### Exercise directions
In the entries below, the lines from the one with "[477,87,495,98] 90 -> [367,160,392,176] 10" through the one with "[412,182,514,195] Committee,Two ->" are to be copied exactly; both ends count.

### Data extract
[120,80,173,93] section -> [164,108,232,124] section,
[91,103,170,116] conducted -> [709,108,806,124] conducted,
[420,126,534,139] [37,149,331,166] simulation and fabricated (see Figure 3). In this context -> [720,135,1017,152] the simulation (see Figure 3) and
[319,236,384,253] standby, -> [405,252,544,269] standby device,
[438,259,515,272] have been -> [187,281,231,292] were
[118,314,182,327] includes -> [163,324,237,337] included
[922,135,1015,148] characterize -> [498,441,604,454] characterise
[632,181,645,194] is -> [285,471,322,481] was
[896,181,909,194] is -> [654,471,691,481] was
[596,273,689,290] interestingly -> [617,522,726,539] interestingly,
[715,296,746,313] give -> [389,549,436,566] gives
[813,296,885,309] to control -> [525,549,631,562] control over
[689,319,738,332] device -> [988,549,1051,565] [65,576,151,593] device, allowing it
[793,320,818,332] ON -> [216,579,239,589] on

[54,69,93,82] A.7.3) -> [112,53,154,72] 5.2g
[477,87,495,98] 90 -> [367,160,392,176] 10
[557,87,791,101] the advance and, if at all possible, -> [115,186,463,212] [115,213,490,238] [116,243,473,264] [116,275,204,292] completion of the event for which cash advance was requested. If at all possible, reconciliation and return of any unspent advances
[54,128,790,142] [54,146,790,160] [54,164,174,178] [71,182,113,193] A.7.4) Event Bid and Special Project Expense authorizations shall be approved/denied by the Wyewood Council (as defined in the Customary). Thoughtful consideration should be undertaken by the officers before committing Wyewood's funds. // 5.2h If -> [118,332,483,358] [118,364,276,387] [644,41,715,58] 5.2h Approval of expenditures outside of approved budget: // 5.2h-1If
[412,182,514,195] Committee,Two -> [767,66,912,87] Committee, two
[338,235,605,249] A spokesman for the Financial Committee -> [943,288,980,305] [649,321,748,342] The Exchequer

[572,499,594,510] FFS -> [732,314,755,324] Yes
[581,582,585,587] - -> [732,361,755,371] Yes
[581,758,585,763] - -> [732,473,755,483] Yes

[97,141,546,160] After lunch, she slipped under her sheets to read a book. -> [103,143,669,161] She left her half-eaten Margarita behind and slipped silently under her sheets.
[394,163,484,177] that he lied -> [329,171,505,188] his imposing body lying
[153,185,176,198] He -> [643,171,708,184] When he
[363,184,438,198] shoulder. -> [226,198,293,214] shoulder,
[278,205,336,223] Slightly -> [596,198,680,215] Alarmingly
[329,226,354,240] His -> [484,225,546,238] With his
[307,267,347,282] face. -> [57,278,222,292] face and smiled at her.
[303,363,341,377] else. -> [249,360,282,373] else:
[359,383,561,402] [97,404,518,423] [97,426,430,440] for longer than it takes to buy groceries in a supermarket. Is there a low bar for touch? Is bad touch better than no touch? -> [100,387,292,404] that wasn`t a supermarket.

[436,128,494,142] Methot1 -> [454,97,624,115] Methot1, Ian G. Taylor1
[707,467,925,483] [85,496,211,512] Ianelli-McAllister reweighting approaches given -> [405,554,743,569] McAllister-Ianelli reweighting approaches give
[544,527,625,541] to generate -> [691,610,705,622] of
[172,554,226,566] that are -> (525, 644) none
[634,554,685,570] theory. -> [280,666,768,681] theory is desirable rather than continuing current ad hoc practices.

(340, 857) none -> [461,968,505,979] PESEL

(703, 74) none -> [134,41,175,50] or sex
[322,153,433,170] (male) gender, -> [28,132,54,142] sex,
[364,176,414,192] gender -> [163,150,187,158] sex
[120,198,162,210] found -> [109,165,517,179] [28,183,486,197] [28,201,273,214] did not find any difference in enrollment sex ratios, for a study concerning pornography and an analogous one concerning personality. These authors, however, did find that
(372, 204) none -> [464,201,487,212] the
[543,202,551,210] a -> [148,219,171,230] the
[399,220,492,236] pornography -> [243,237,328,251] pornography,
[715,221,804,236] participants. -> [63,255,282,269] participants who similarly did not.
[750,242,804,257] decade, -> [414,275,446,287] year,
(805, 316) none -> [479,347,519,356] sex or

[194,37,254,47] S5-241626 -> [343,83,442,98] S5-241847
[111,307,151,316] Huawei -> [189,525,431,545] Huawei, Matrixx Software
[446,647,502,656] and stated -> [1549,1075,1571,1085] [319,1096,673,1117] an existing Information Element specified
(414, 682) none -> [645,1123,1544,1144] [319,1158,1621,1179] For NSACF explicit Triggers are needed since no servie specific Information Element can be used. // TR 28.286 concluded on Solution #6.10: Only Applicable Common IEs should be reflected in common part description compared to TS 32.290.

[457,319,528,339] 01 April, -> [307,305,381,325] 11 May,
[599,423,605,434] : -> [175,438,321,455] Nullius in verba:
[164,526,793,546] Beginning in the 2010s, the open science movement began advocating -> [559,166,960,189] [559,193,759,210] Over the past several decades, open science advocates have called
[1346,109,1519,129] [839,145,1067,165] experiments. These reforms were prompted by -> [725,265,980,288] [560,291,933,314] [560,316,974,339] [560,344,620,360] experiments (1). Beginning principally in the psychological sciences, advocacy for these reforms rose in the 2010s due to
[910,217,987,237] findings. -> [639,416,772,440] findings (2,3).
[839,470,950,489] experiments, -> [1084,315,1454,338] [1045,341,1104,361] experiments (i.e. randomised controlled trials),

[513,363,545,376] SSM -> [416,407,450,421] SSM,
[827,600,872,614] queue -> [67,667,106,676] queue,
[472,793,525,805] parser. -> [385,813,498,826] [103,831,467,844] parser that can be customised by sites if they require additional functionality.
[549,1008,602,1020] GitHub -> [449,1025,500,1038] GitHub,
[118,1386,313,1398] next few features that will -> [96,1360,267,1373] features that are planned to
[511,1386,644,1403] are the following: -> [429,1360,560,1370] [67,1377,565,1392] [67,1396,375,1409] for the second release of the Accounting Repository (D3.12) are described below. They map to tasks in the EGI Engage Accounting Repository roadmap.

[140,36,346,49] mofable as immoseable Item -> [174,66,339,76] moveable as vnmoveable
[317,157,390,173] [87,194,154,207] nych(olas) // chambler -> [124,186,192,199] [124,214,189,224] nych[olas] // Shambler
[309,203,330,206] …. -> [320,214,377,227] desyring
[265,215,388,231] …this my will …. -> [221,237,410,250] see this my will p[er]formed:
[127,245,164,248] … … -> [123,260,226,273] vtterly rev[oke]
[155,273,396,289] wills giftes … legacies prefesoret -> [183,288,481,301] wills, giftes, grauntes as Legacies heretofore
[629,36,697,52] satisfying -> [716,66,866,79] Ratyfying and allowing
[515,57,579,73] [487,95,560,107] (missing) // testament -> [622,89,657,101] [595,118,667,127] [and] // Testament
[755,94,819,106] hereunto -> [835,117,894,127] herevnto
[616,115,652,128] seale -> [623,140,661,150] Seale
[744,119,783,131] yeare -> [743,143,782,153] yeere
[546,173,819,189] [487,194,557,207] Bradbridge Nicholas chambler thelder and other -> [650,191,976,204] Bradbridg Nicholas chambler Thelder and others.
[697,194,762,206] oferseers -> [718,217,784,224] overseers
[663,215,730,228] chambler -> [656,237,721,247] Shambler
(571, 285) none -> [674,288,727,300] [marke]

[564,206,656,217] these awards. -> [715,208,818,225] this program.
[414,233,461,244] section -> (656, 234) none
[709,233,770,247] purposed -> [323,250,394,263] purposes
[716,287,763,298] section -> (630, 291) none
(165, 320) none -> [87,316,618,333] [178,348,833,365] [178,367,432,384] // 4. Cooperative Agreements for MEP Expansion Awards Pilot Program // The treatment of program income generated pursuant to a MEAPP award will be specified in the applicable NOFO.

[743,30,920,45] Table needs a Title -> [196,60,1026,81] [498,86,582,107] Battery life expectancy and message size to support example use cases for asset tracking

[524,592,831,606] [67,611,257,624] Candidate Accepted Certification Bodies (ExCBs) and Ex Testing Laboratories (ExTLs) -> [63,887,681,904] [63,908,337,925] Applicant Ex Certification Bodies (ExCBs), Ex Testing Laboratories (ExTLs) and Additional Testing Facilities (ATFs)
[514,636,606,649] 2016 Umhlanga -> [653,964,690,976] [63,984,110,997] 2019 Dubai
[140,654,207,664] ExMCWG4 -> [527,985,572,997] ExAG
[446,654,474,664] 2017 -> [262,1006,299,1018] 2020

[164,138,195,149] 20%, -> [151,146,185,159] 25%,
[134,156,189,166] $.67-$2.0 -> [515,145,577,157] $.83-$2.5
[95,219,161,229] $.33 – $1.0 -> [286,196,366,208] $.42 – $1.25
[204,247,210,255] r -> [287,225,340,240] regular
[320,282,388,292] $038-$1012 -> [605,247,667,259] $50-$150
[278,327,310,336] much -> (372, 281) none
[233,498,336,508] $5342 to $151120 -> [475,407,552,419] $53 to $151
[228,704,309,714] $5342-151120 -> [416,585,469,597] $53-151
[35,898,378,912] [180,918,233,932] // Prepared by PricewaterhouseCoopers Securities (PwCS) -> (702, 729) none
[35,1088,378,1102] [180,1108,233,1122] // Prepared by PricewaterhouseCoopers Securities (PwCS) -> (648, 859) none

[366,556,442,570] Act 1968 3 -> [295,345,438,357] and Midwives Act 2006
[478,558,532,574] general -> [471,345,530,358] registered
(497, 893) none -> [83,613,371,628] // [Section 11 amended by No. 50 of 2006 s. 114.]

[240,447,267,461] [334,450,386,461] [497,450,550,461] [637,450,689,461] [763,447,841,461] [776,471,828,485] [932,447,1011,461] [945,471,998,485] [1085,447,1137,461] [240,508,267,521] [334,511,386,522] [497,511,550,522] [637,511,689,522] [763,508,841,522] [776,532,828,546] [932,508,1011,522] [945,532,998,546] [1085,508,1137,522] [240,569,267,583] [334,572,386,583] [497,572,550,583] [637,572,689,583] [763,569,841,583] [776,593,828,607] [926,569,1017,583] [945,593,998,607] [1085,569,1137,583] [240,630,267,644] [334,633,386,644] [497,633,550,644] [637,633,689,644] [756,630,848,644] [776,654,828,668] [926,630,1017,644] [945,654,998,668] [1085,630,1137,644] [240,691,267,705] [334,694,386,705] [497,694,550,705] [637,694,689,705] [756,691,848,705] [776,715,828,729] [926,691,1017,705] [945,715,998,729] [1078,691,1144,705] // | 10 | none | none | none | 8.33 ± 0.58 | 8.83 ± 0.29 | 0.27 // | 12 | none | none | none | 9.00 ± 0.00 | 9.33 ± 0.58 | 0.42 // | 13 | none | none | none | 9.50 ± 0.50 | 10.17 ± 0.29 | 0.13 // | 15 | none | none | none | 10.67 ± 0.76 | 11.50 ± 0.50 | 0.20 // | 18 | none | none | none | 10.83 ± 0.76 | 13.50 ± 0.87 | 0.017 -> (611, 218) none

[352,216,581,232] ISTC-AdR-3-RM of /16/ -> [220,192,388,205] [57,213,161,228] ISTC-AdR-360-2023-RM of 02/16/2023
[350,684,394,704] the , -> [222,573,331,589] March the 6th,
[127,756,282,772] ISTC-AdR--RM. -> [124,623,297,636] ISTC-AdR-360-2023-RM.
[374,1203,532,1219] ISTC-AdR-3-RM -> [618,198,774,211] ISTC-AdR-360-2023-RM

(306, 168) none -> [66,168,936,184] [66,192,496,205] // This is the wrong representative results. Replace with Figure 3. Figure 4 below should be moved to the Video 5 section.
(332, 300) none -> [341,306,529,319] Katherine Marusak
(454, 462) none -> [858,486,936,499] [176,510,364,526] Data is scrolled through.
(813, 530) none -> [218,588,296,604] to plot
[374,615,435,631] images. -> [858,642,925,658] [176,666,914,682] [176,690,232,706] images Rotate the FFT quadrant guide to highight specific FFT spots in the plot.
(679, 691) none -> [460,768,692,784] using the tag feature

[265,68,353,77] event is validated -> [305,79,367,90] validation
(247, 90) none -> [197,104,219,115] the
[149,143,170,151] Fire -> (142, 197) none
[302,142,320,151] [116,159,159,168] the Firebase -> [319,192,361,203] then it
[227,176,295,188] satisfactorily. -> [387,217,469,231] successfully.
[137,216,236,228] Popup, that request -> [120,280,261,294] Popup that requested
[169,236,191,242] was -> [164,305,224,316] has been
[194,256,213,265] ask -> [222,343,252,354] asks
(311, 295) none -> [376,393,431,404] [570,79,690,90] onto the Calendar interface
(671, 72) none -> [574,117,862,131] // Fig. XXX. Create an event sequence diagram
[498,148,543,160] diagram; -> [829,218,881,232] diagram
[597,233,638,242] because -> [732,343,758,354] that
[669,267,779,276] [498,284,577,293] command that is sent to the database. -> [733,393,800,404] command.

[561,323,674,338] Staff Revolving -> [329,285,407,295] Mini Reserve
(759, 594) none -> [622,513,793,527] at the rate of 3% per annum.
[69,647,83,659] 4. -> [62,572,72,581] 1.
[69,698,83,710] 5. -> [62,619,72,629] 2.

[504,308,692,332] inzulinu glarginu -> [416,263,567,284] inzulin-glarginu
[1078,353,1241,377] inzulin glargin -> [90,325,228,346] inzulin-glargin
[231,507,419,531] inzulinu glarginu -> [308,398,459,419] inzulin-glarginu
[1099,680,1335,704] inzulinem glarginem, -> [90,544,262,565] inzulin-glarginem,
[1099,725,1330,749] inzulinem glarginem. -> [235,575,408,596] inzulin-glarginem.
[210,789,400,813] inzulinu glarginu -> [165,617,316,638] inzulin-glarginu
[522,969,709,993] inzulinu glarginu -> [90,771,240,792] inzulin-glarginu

### Output for this exercise
[477,87,495,98] 90 -> [367,160,392,176] 10
[557,87,791,101] the advance and, if at all possible, -> [115,186,463,212] [115,213,490,238] [116,243,473,264] [116,275,204,292] completion of the event for which cash advance was requested. If at all possible, reconciliation and return of any unspent advances
[54,128,790,142] [54,146,790,160] [54,164,174,178] [71,182,113,193] A.7.4) Event Bid and Special Project Expense authorizations shall be approved/denied by the Wyewood Council (as defined in the Customary). Thoughtful consideration should be undertaken by the officers before committing Wyewood's funds. // 5.2h If -> [118,332,483,358] [118,364,276,387] [644,41,715,58] 5.2h Approval of expenditures outside of approved budget: // 5.2h-1If
[412,182,514,195] Committee,Two -> [767,66,912,87] Committee, two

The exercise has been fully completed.